After Welfare Reform, the Poorest Families Had More Trouble Paying Bills
We have noted evidence of a disturbing trend: growth in the number and percentage of Americans living on less than $2 a day — a type of extreme poverty that, until now, has been associated only with poor nations.
The University of Michigan’s Luke Shaefer, one of the authors of the study that broke the news, has more to report. He and the University of Chicago’s Marci Ybarra, his co-author, find signs of growing material hardship among families whose incomes fall below half of the poverty line.
The new study, which looked at households with children from 1992 through 2005, notes a widening gap in well-being among low-income families after the national welfare overhaul of the mid-1990s. The authors found:
[S]uggestive evidence that material hardship — in the form of difficulty meeting essential household expenses, and falling behind on utilities costs — has generally increased among the deeply poor but has remained roughly the same for the middle group (50-99 percent of poverty), and decreased among the near poor (100-150 percent of poverty).
Not surprisingly, these hardships appear to be sensitive to business cycles. Hardship rates among the deeply poor improved, for example, from 1992 to 1995, when the economy was growing. But they worsened sharply from 2003 to 2005 — perhaps due to delayed effects of the 2001 recession compounded by the weakened safety net, the authors suggest.
Shaefer and Ybarra say their findings support their hypothesis that “the well-being of the deeply poor decreased substantially following the first economic slowdown after the 1990s welfare reforms. In contrast, the well-being of the near poor improved through 2005.” They caution that studies that consider the poor as a single group may miss these diverging effects of welfare reform.
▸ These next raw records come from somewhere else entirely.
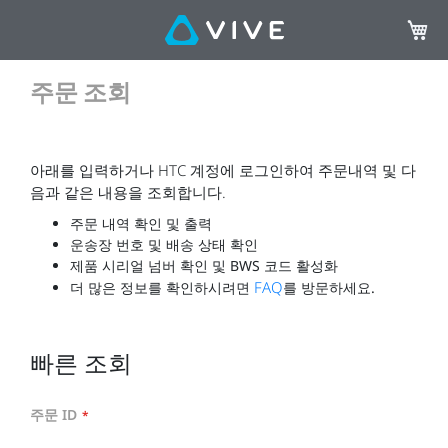
장바구
주문 조회
아래를 입력하거나 HTC 계정에 로그인하여 주문내역 및 다
음과 같은 내용을 조회합니다.
주문 내역 확인 및 출력
운송장 번호 및 배송 상태 확인
제품 시리얼 넘버 확인 및 BWS 코드 활성화
FAQ
더 많은 정보를 확인하시려면
를 방문하세요.
빠른 조회
주문 ID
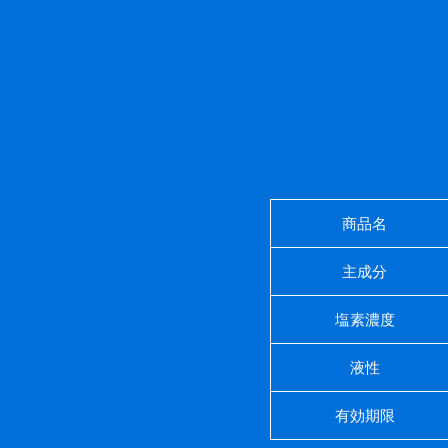
商品名
主成分
塩素濃度
液性
有効期限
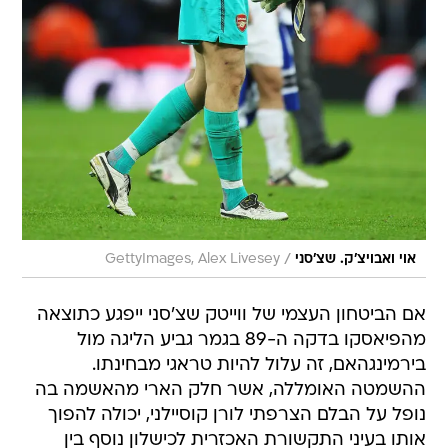
/
אוי ואבויצ'ק. שצ'סני
GettyImages, Alex Livesey
אם הביטחון העצמי של ווייטק שצ'סני ייפגע כתוצאה
מהפיאסקו בדקה ה-89 בגמר גביע הליגה מול
בירמינגהאם, זה עלול להיות טראגי מבחינתו.
ההשמטה האומללה, אשר חלק הארי מהאשמה בה
נופל על הבלם הצרפתי לורן קוסיילני, יכולה להפוך
אותו בעיני התקשורת האכזרית לכישלון נוסף בין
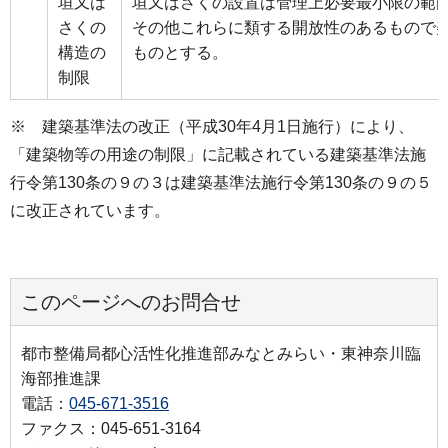
垣又は
垣又はさくの設置は管理上必要最小限の範
さくの
その他これらに類する開放性のあるもので
構造の
ものとする。
制限
※ 建築基準法の改正（平成30年4月1日施行）により、
「建築物等の用途の制限」に記載されている建築基準法施
行令第130条の９の３は建築基準法施行令第130条の９の５
に改正されています。
このページへのお問合せ
都市整備局都心活性化推進部みなとみらい・東神奈川臨
海部推進課
電話：
045-671-3516
ファクス：045-651-3164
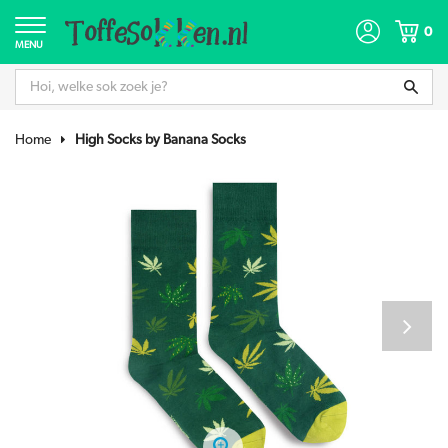
0
MENU
Home
High Socks by Banana Socks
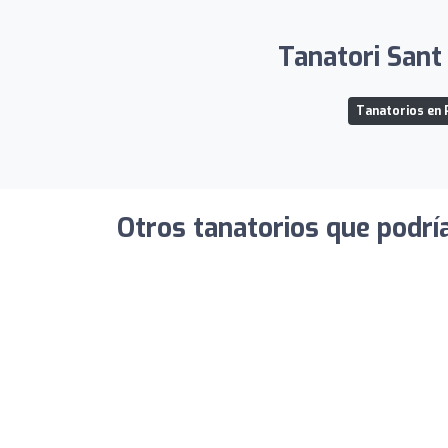
Tanatori Sant 
Tanatorios en 
Otros tanatorios que podrí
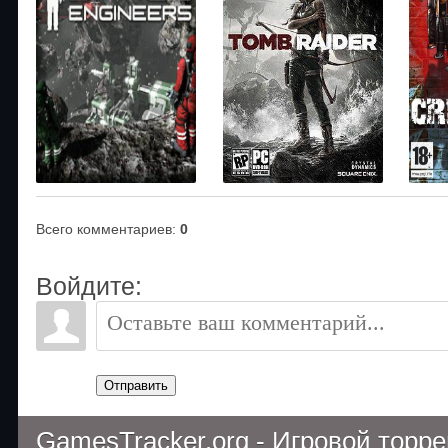
Всего комментариев
:
0
Войдите:
Отправить
GamesTracker.org - Игровой торр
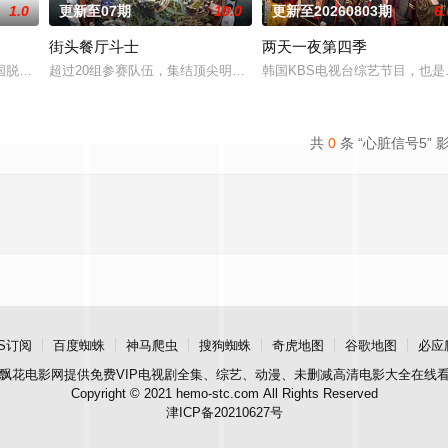
1.0
更新至07期
10.0
更新至20260803期
6.
街头餐厅斗士
两天一夜第四季
良男女齐聚新学校。他们将带着各自复杂的过去在海边展开共同生活，不
国脱口秀节目。节目主要关注家长与孩子之间的问题。你对孩子了解多少？今天
超过20组参赛队伍，集结顶尖明星主厨与尚未被发掘的料理高手！在美
韩国KBS电视台综艺节目，也是该
共
0
条 “心脏信号5” 
S订阅
百度蜘蛛
神马爬虫
搜狗蜘蛛
奇虎地图
谷歌地图
必应
飘花电影网
提供免费VIP电视剧全集、综艺、动漫、未删减高清电影大全在线
Copyright © 2021 hemo-stc.com All Rights Reserved
津ICP备20210627号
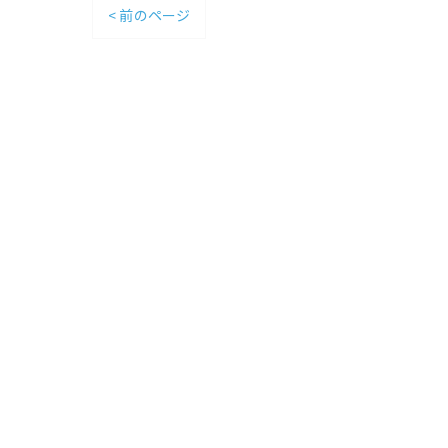
< 前のページ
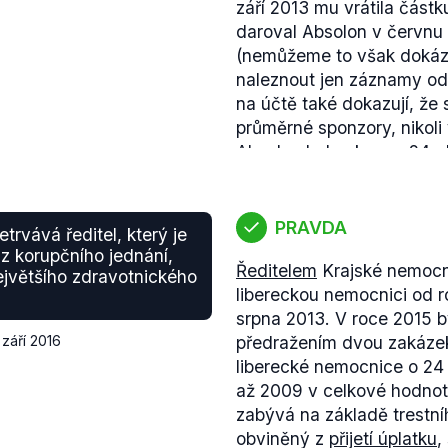
září 2013 mu vrátila částk
vznikla v Libereckém kraji
daroval Absolon v červnu 
velkých témat byla právě k
(nemůžeme to však dokáz
sice v programu nemají o
naleznout jen záznamy od 1
však o transparentnosti, ú
na účtě také dokazují, že
zadávání veřejných zaká
průměrné sponzory, nikoli 
(.pdf, str. 3) pro občany 
Absolon byl nakonec 24.
proti ní jako svůj hlavní cíl.
podmíněnému trestu a k p
Koaliční smlouva
(.pdf, st
Absolon dokonce zvýšil sv
politickými uskupeními p
Změna pro Liberecký kraj 
prvním místě koaličních cí
PRAVDA
trvává ředitel, který je
z jejích sponzorů odsouze
roce 2013 vznikla) celá pr
z korupčního jednání,
Ředitelem
Krajské nemocn
s mnohaměsíčním předsti
rady Libereckého kraje. Te
ejvětšího zdravotnického
libereckou nemocnici od r
svůj postoj ke korupčnímu
Jan Korytář
odmítl
místo v
srpna 2013. V roce 2015 
komisi. Ta však byla hned
 září 2016
předražením dvou zakázek
Zavádějící je tedy výrok k
liberecké nemocnice o 24 
Kocumové s korupcí.
až 2009 v celkové hodnotě
zabývá na základě trestn
obviněný z
přijetí úplatku
,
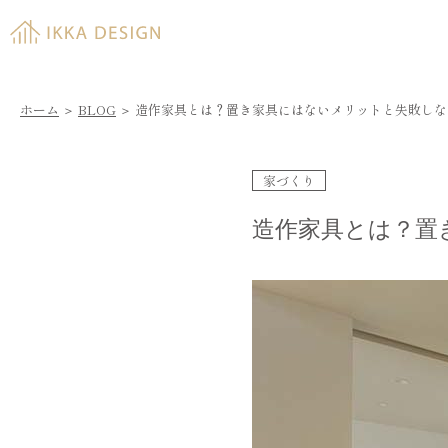
ホーム
＞
BLOG
＞
造作家具とは？置き家具にはないメリットと失敗しな
家づくり
造作家具とは？置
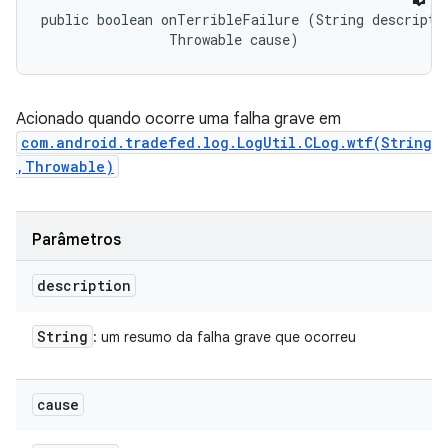
public boolean onTerribleFailure (String descriptio
                Throwable cause)
Acionado quando ocorre uma falha grave em
com.android.tradefed.log.LogUtil.CLog.wtf(String
,Throwable)
Parâmetros
description
String
: um resumo da falha grave que ocorreu
cause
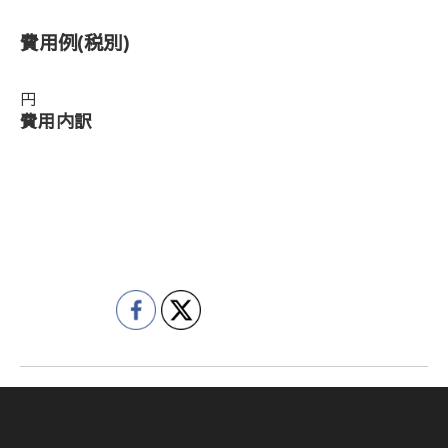
費用例
(税別)
円
費用内訳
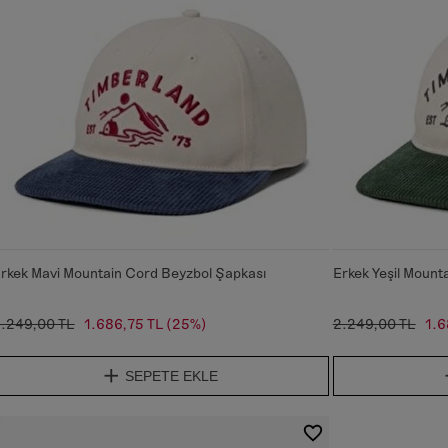
rkek Mavi Mountain Cord Beyzbol Şapkası
Erkek Yeşil Mount
.249,00 TL
1.686,75 TL
(25%)
2.249,00 TL
1.6
SEPETE EKLE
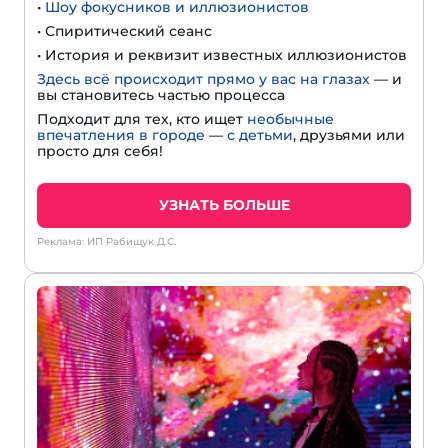
•
Шоу фокусников и иллюзионистов
• Спиритический сеанс
• История и реквизит известных иллюзионистов
Здесь всё происходит прямо у вас на глазах
— и
вы становитесь частью процесса
Подходит для тех, кто ищет
необычные
впечатления в городе
—
с детьми
, друзьями или
просто для себя!
УЗНАТЬ БОЛЬШЕ
Реклама: ИП Рабищук Д.С.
These conclusions make sense because “welfare reform,” in a broad sense, was not just one policy but many. In general, working families received more help after the mid-1990s than before — for example, in the form of higher Earned Income Tax Credits or child care assistance. Yet, families who lost jobs or could not find steady work generally fared worse — they lost access to cash assistance and often could not qualify for the new work-based tax credits and other work supports.
The study adds to the evidence that economic vulnerability at the very bottom of the economic ladder has grown since the federal government weakened the safety net in the 1990s.